# Just went snowboarding for the first time, need pointers



## Guest (Jan 13, 2010)

hey guys wuts up, i just went snowboarding for the first time today and i actually went down a black diamond lol. it was crazy as hell but i got the hang of it quick. what should i do now to try to get better the next time i go?


----------



## Guest (Jan 13, 2010)

wbreslin951 said:


> what should i do now to try to get better the next time i go?


take a lesson.

alasdair


----------



## seant46 (Dec 8, 2009)

people always look for secrets, but basically you just need to practice more...


----------



## thugit (Sep 29, 2009)

ride a double black diamond.
then you've made it.


----------



## Grizz (Nov 10, 2008)

alasdairm said:


> take a lesson.


With the frequency this phrase is used we should make it a one post sticky.


----------



## Guest (Jan 13, 2010)

thugit said:


> ride a double black diamond.
> then you've made it.


i can strap a sack of potatoes to a snowboard and they'll make it down a black diamond.

to the op, for now focus on technique, not terrain. i know my post seemed curt but if you want to progress and develop solid fundamentals, taking a lesson is absolutely the way to go. it's all too easy to develop hard-to-unlearn bad habits through teaching yourself or just improving organically.

alasdair


----------



## thugit (Sep 29, 2009)

(was a joke shh)


----------



## Guest (Jan 13, 2010)

Yeah that's true. Maybe ill take the group lesson next time I go just to check my technique. Either way tho I had a crazy good time


----------



## banana420 (Dec 7, 2009)

personally i've always thought that if you are getting the hang of it then there's no need for lessons. but i always like to do things myself so i've always seen lessons as silly. 
-remember to keep your knees bents
-don't ride above your skill level
-stay outta my way :laugh:
-most importantly HAVE FUN!!!


----------



## Tarzanman (Dec 20, 2008)

alasdairm said:


> i can strap a sack of potatoes to a snowboard and they'll make it down a black diamond.
> 
> to the op, for now focus on technique, not terrain. i know my post seemed curt but if you want to progress and develop solid fundamentals, taking a lesson is absolutely the way to go. it's all too easy to develop hard-to-unlearn bad habits through teaching yourself or just improving organically.
> 
> alasdair


That sounds like a wager waiting to happen. We talking regular Idaho potatoes or some kind of red/sweet potatoes? What kind of board and are bindings attached? Groomed slope, I assume?


----------



## Zee (Feb 21, 2008)

Please don't side slip down the steeps.


----------



## dharmashred (Apr 16, 2009)

Zee said:


> Please don't side slip down the steeps.
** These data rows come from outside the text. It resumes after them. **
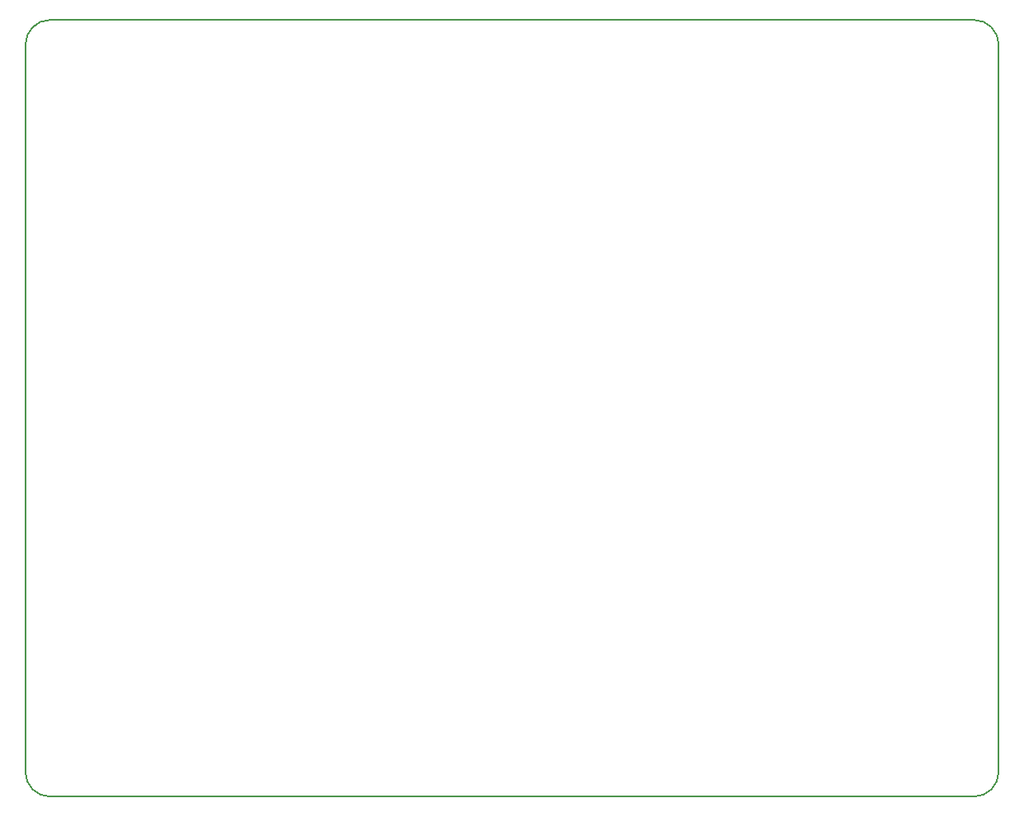
<source format=gbr>
G04 This is an RS-274x file exported by *
G04 gerbv version 2.6.0 *
G04 More information is available about gerbv at *
G04 http://gerbv.gpleda.org/ *
G04 --End of header info--*
%MOIN*%
%FSLAX34Y34*%
%IPPOS*%
G04 --Define apertures--*
%ADD10C,0.0080*%
G04 --Start main section--*
G54D10*
G01X0002000Y0002600D02*
G01X0039350Y0002600D01*
G01X0040350Y0033000D02*
G01X0040350Y0003600D01*
G01X0002000Y0034000D02*
G01X0039350Y0034000D01*
G01X0001000Y0033000D02*
G01X0001000Y0003600D01*
G01X0039350Y0002600D02*
G75*
G03X0040350Y0003600I0000000J0001000D01*
G01X0040350Y0033000D02*
G75*
G03X0039350Y0034000I-001000J0000000D01*
G01X0002000Y0034000D02*
G75*
G03X0001000Y0033000I0000000J-001000D01*
G01X0001000Y0003600D02*
G75*
G03X0002000Y0002600I0001000J0000000D01*
M02*

</source>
Please don't...it really fucks up the terrain for the other riders who _should_ be there.

My second time ever I took my silly ass up to the top and toeside the whole way down and it took me an hour and a half. Yeah i got down, but it doesn't mean shit. You can probably get down anything, but without the proper technique, it means jack shit. I've kept my ass away from the top until i feel confident enough to go up there and link turns, until then i don't have any business up there.

Take a lesson, bad habits are hard to break (this is from my personal experience as an intermediate rider). Last weekend there was a group of five noobs all sideslipping together in different fucking directions with no ability to brake and no supervision. It was a fucking game of frogger with them trying to navigate through without getting taken out.

Number one most important tip: Learn how to pull the brakes.


----------



## Guest (Jan 15, 2010)

dharmashred said:


> Please don't...it really fucks up the terrain for the other riders who _should_ be there.
> 
> My second time ever I took my silly ass up to the top and toeside the whole way down and it took me an hour and a half. Yeah i got down, but it doesn't mean shit. You can probably get down anything, but without the proper technique, it means jack shit. I've kept my ass away from the top until i feel confident enough to go up there and link turns, until then i don't have any business up there.
> 
> ...


:laugh: I feel like almost every run I do these days turns into a game of frogger. If you don't run into the sideslipping snowboarders. Your bound to hit the chain of skiers that are slowly cutting back and forth, taking up the entire width of the run.


----------